Armenian Apostolic monastery in Jugha, Nakhichevan Autonomous Republic

Holy Saviour Monastery of Julfa (Ջուղայի Սուրբ Ամենափրկիչ վանք, St. Astvatsatsin Monastery) was an Armenian Apostolic monastery, located north-west of Jugha cemetery at the end of the gorge, 3 km away from the cemetery, on that slope of a high mountain. In the southern part of the monastery, at the foot of the Magharda mountain range, the Araks River flows.

==History==
According to Mesrop Smbatyants (hy), the monastery was founded in 1271 by Baron Vahram.
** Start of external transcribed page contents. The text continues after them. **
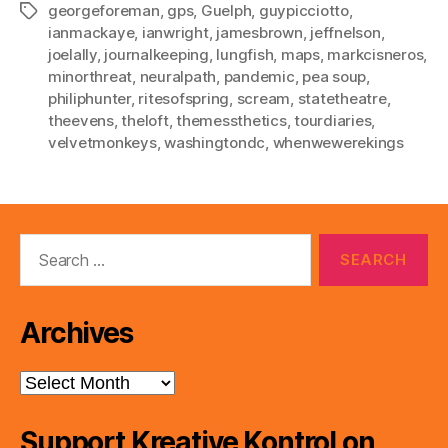
georgeforeman
,
gps
,
Guelph
,
guypicciotto
,
Tags
ianmackaye
,
ianwright
,
jamesbrown
,
jeffnelson
,
joelally
,
journalkeeping
,
lungfish
,
maps
,
markcisneros
,
minorthreat
,
neuralpath
,
pandemic
,
pea soup
,
philiphunter
,
ritesofspring
,
scream
,
statetheatre
,
theevens
,
theloft
,
themessthetics
,
tourdiaries
,
velvetmonkeys
,
washingtondc
,
whenwewerekings
Search
for:
Archives
Archives
Support Kreative Kontrol on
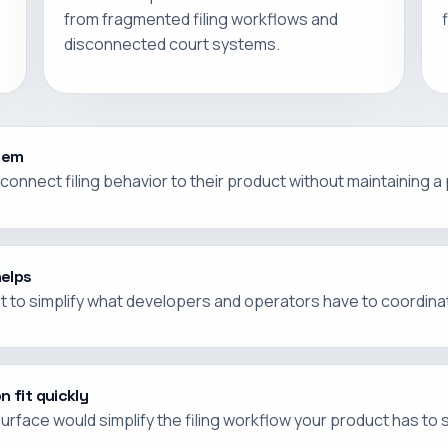
from fragmented filing workflows and
disconnected court systems.
blem
onnect filing behavior to their product without maintaining a
helps
nt to simplify what developers and operators have to coordinat
n fit quickly
urface would simplify the filing workflow your product has to 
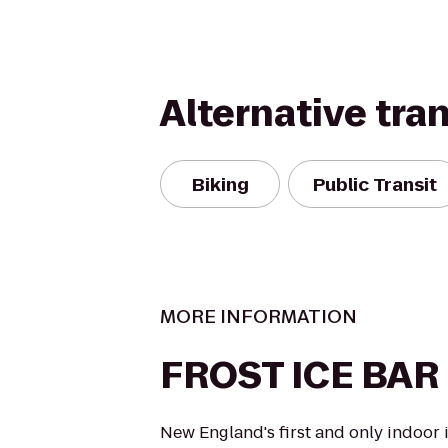
Alternative tra
Biking
Public Transit
MORE INFORMATION
FROST ICE BAR
New England's first and only indoor 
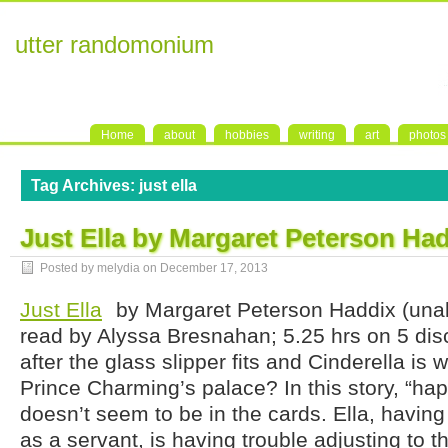
utter randomonium
Home
about
hobbies
writing
art
photos
Tag Archives:
just ella
Just Ella by Margaret Peterson Ha
Posted by melydia on
December 17, 2013
Just Ella
by Margaret Peterson Haddix (una
read by Alyssa Bresnahan; 5.25 hrs on 5 di
after the glass slipper fits and Cinderella is
Prince Charming’s palace? In this story, “happ
doesn’t seem to be in the cards. Ella, havin
as a servant, is having trouble adjusting to t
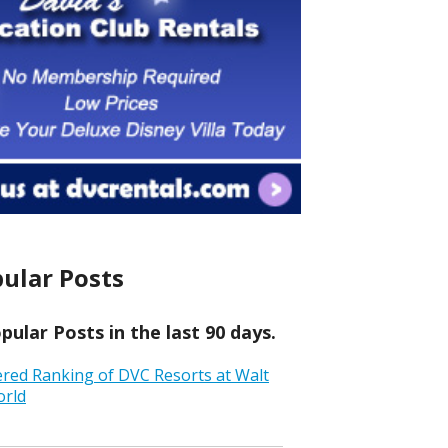
ular Posts
ular Posts in the last 90 days.
ered Ranking of DVC Resorts at Walt
orld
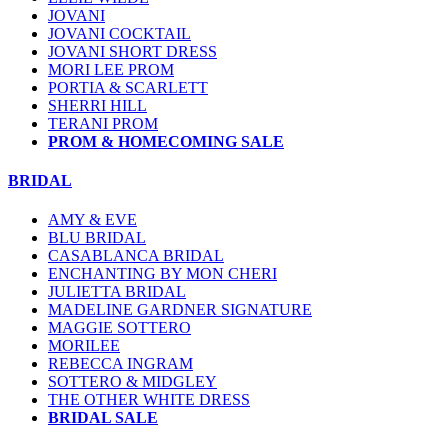
JOVANI
JOVANI COCKTAIL
JOVANI SHORT DRESS
MORI LEE PROM
PORTIA & SCARLETT
SHERRI HILL
TERANI PROM
PROM & HOMECOMING SALE
BRIDAL
AMY & EVE
BLU BRIDAL
CASABLANCA BRIDAL
ENCHANTING BY MON CHERI
JULIETTA BRIDAL
MADELINE GARDNER SIGNATURE
MAGGIE SOTTERO
MORILEE
REBECCA INGRAM
SOTTERO & MIDGLEY
THE OTHER WHITE DRESS
BRIDAL SALE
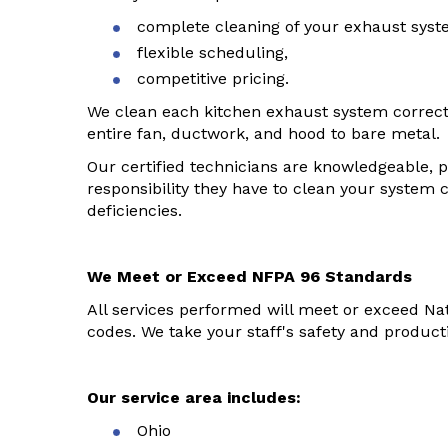
complete cleaning of your exhaust syst
flexible scheduling,
competitive pricing.
We clean each kitchen exhaust system correct
entire fan, ductwork, and hood to bare metal.
Our certified technicians are knowledgeable, 
responsibility they have to clean your system 
deficiencies.
We Meet or Exceed NFPA 96 Standards
All services performed will meet or exceed Nat
codes. We take your staff's safety and productiv
Our service area includes:
Ohio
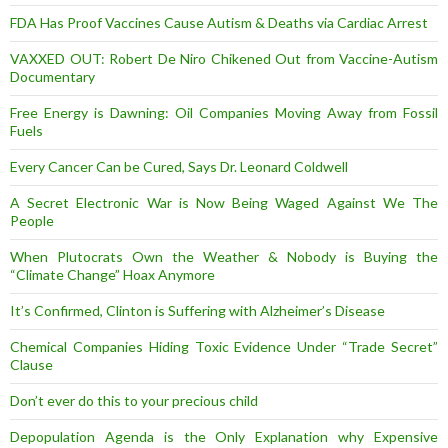
FDA Has Proof Vaccines Cause Autism & Deaths via Cardiac Arrest
VAXXED OUT: Robert De Niro Chikened Out from Vaccine-Autism
Documentary
Free Energy is Dawning: Oil Companies Moving Away from Fossil
Fuels
Every Cancer Can be Cured, Says Dr. Leonard Coldwell
A Secret Electronic War is Now Being Waged Against We The
People
When Plutocrats Own the Weather & Nobody is Buying the
“Climate Change” Hoax Anymore
It’s Confirmed, Clinton is Suffering with Alzheimer’s Disease
Chemical Companies Hiding Toxic Evidence Under “Trade Secret”
Clause
Don’t ever do this to your precious child
Depopulation Agenda is the Only Explanation why Expensive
However, there is written information about the monastic complex prior to 1271. Holy Saviour monastery dates to the time of Khachik II. In 976 king Ashot the Merciful donated money to the monastery, according to St. Stephen Monastery documents. It is believed that the original building of the monastery complex was founded no later than the 9th to 10th centuries. According to Ayvazyan, it was founded in the 12-13th centuries.

== Current status==
The monastery was still standing in the 1980s. In September 2003, the monastery was undergoing destruction. and by September 2003 it was already completely erased, as documented by Caucasus Heritage Watch. The monastery had also a cemetery with 47 tombstones and it was located just south of the monastery. The cemetery was also completely destroyed by September 2003.